Consigne 1
Pouvez-vous reprendre le texte source à partir du passage qui contient "Tous ces thèmes" et vous arrêter après "la soixantaine ...)", en remplaçant chaque "récit" par "roman" ?
Consigne 2
Dans le texte source :
(a) Qui sont les auteurs du cycle de l'Incal ?
(b) De quel âge l'auteur dit-il s'approcher ?
(c) Comment le héros de l'Incal est-il qualifié ?

Texte source
....................

Tous ces thèmes , ça vous fait penser à quoi ? mais bien sur , relisons le cycle de l'Incal de Jodorowsky et Moebius , que tous les amateurs de BD qui ont mon âge connaissent par coeur ... Jodo s'est surement nourri de Dick ! parce qu'il y a plein plein plein de péripéties et de symboles dans le récit de Dick qui sont reprises et développées , quel bonheur , dans l'Incal . Dont le héros est assez Dickien ,plutôt anti-héros fort peu glorieux , mais qui s'individue au fil du récit et des ( 5 ou 6 ? je ne me souviens plus ) tomes ( N.B : me souvenir de relire l'Incal , notre grand mythe fondateur à nous qui approchons de la soixantaine ...)

....................

Données fournies
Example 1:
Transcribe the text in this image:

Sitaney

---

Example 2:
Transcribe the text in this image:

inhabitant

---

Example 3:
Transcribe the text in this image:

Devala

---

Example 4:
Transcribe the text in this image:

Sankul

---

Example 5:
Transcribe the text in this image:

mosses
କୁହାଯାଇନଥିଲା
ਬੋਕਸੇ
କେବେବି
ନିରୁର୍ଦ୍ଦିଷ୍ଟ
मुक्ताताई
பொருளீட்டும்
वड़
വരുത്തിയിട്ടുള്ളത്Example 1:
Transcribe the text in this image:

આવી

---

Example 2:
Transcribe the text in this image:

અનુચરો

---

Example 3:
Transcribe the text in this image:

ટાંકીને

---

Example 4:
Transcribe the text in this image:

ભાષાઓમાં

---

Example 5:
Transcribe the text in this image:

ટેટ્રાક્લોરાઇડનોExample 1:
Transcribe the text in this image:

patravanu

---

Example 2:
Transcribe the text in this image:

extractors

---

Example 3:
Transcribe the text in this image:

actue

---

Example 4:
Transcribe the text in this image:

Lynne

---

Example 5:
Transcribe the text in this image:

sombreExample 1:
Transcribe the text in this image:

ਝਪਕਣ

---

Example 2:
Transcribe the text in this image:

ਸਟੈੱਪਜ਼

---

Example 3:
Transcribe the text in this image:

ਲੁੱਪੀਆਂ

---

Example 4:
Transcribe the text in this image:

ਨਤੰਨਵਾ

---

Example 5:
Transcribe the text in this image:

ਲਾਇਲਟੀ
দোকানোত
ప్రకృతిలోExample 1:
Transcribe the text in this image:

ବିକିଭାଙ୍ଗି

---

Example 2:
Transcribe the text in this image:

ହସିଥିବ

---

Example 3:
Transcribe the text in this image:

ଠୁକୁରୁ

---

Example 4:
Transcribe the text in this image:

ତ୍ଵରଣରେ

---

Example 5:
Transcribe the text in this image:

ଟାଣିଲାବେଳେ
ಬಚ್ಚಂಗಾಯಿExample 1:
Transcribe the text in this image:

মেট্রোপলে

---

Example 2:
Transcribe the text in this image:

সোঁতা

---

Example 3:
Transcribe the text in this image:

....................

Réponse complète 1
Tous ces thèmes , ça vous fait penser à quoi ? mais bien sur , relisons le cycle de l'Incal de Jodorowsky et Moebius , que tous les amateurs de BD qui ont mon âge connaissent par coeur ... Jodo s'est surement nourri de Dick ! parce qu'il y a plein plein plein de péripéties et de symboles dans le roman de Dick qui sont reprises et développées , quel bonheur , dans l'Incal . Dont le héros est assez Dickien ,plutôt anti-héros fort peu glorieux , mais qui s'individue au fil du roman et des ( 5 ou 6 ? je ne me souviens plus ) tomes ( N.B : me souvenir de relire l'Incal , notre grand mythe fondateur à nous qui approchons de la soixantaine ...)

Réponse complète 2
(a) Jodorowsky et Moebius.
(b) De la soixantaine.
(c) D'assez dickien, plutôt anti-héros fort peu glorieux.